In den vergangenen zehn Jahren haben sich die Diskurse innerhalb der Bildungsszene maßgeblich weiterentwickelt. Zeit also auch für VENRO, unsere Qualitätskriterien tiefgreifend zu überarbeiten. Damit wollen wir neue Anregungungen für eine lebendige und offene Debatte über Qualität und Wirksamkeit in der entwicklungspolitischen Bildung bieten.

Im Frühjahr 2020 begann die VENRO-Arbeitsgruppe Bildung Lokal/Global die „Qualitätskriterien für entwicklungspolitische Bildungsarbeit“ zu überarbeiten. Die Qualitätskriterien waren 2012 als Gemeinschaftswerk zahlreicher Bildungsakteur_innen aus Zivilgesellschaft und Bildungseinrichtungen entstanden. Da sich die Diskurse innerhalb der Bildungsszene in den vergangenen zehn Jahren maßgeblich weiterentwickelt haben, wurden die Qualitätskriterien nun tiefgreifend überarbeitet. Insbesondere machtkritische und postkoloniale Perspektiven und die Erkenntnisse der Studie „Wirkungsorientierung in der entwicklungspolitischen Inlandsarbeit“ fanden Eingang.

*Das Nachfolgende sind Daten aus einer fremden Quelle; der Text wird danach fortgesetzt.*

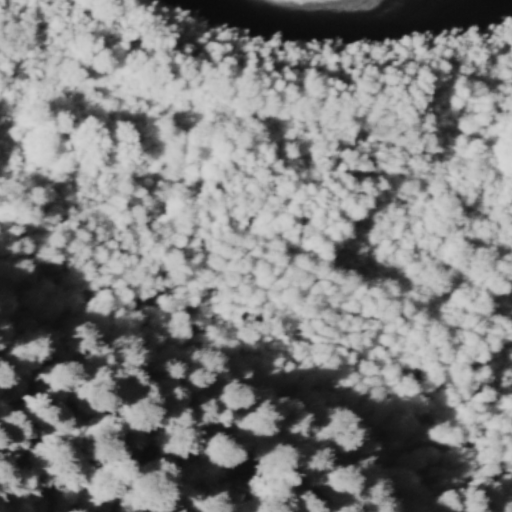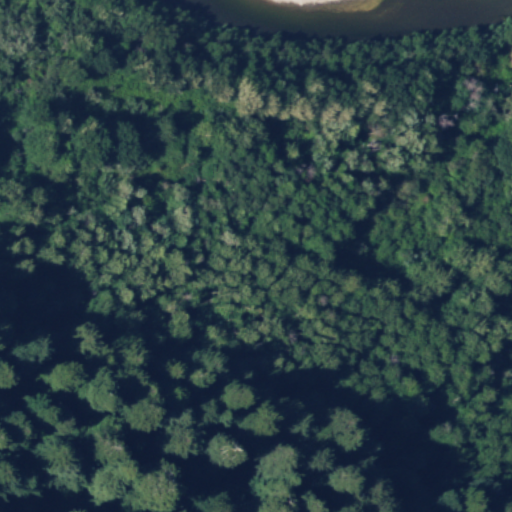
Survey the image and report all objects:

Die Qualitätskriterien sind inklusiv formuliert und können dadurch nicht nur von Akteur_innen genutzt werden, die sich der entwicklungspolitischen Bildungsarbeit zuordnen. Sie können auch Bildungspraktiker_innen aus dem Globalen Lernen, der Bildung für Nachhaltige Entwicklung, der Global Citizenship Education und anderen artverwandten, wertebasierten Bildungskonzepten Orientierungshilfe leisten. In vier Kapiteln bietet die Publikation den Bildungspraktiker_innen Unterstützung bei (1) der Planung und Organisation, (2) der inhaltlichen Gestaltung und (3) der didaktischen und methodischen Umsetzung von Bildungsangeboten. Kapitel 4 setzt sich zudem speziell mit Bildungsangeboten in Kooperation mit schulischen Partner_innen auseinander und dient als Beispiel für die Anwendung der allgemeinen Kriterien auf einen konkreten Bildungsbereich.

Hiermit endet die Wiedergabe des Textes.